## Conjunto de tareas
1) Copia el pasaje del texto sobre la vida lejos de la ciudad desde "Así que me quedo" hasta "no hay duda.", ambos incluidos, y cambia "montañas" por "colinas".
2) Según el texto sobre la vida lejos de la ciudad, ¿qué hace florecer el jardín de quien narra?

## Texto del documento
_ _ _ _ _ _ _
Ahora lo veo crecer a otro ritmo, perdiendo el tiempo enseñándole a sus perros a hablar y no golpeando su cabeza dormida contra el vidrio de un bus escolar, aprendiendo a ser libre como la clave que augura felicidad. Tengo la impresión de que la vida pausada de esta región ha hecho un pacto con su sonrisa y la dádiva ha sido darle más años de infancia en contraposición al afán con el que venía creciendo en la ciudad.
Yo, por mi parte, aprendí que la intuición suele llevarnos a grandes hallazgos, que lo que llaman “calidad de vida” puede ser más barato y más valioso en otras latitudes, que a los planes hay que abrirles un espacio para la improvisación, que el colegio de mi hijo no define su destino pero la educación que le demos sí, que el tiempo en familia no es negociable, que el ripio de café y las cáscaras de huevo hacen florecer mi jardín, que en las ciudades nos arrulla un hizz permanente del que no somos conscientes hasta que dormimos con el silencio que sólo los grillos se atreven a romper, que soy mejor persona cuando no voy al volante en una autopista a las siete de la noche desesperada por llegar a ver a mi hijo despierto, que ya no le temo a los cambios, que cada día anhelo menos cosas que no tengo y tengo más de lo que no sabía que necesitaba.
Así que me quedo entre las montañas hasta nuevo aviso, viviendo el tiempo que se pierde en el horizonte. No es que no me encanten las ciudades, me enamoran y me sorprenden, ahora mucho más que las veo con ojos de turista, pero no quiero vivir en ellas. Tampoco creo que huir de ellas sea el destino para todos. Acá también aprendí que hablar en términos absolutos es una verdadera estupidez ¡Qué ganas las que nos entran a los humanos de profetizar lo que nos funciona como si fuera regla universal! Cuando la gracia es que cada uno pueda diseñar la vida que le plazca y no la que le indiquen. Hay que ser un poco sordo y terco para ser feliz, de eso no hay duda.
_ _ _ _ _ _ _
## Listado de datos
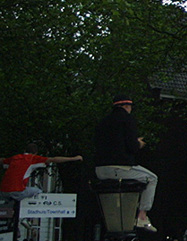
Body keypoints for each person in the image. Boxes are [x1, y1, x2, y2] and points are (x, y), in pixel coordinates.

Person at [94, 94, 159, 232]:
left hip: (99, 170)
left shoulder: (103, 122)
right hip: (118, 167)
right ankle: (142, 216)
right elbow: (132, 147)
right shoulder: (127, 120)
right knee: (152, 178)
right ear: (127, 106)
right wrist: (138, 143)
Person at [1, 144, 82, 201]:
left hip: (3, 191)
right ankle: (25, 218)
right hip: (17, 191)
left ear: (24, 150)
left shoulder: (15, 158)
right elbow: (53, 159)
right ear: (35, 153)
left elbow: (2, 161)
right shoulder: (32, 159)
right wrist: (73, 158)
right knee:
_ _ _ _ _ _ _
## Respuestas
1)
Así que me quedo entre las colinas hasta nuevo aviso, viviendo el tiempo que se pierde en el horizonte. No es que no me encanten las ciudades, me enamoran y me sorprenden, ahora mucho más que las veo con ojos de turista, pero no quiero vivir en ellas. Tampoco creo que huir de ellas sea el destino para todos. Acá también aprendí que hablar en términos absolutos es una verdadera estupidez ¡Qué ganas las que nos entran a los humanos de profetizar lo que nos funciona como si fuera regla universal! Cuando la gracia es que cada uno pueda diseñar la vida que le plazca y no la que le indiquen. Hay que ser un poco sordo y terco para ser feliz, de eso no hay duda.

2) El ripio de café y las cáscaras de huevo.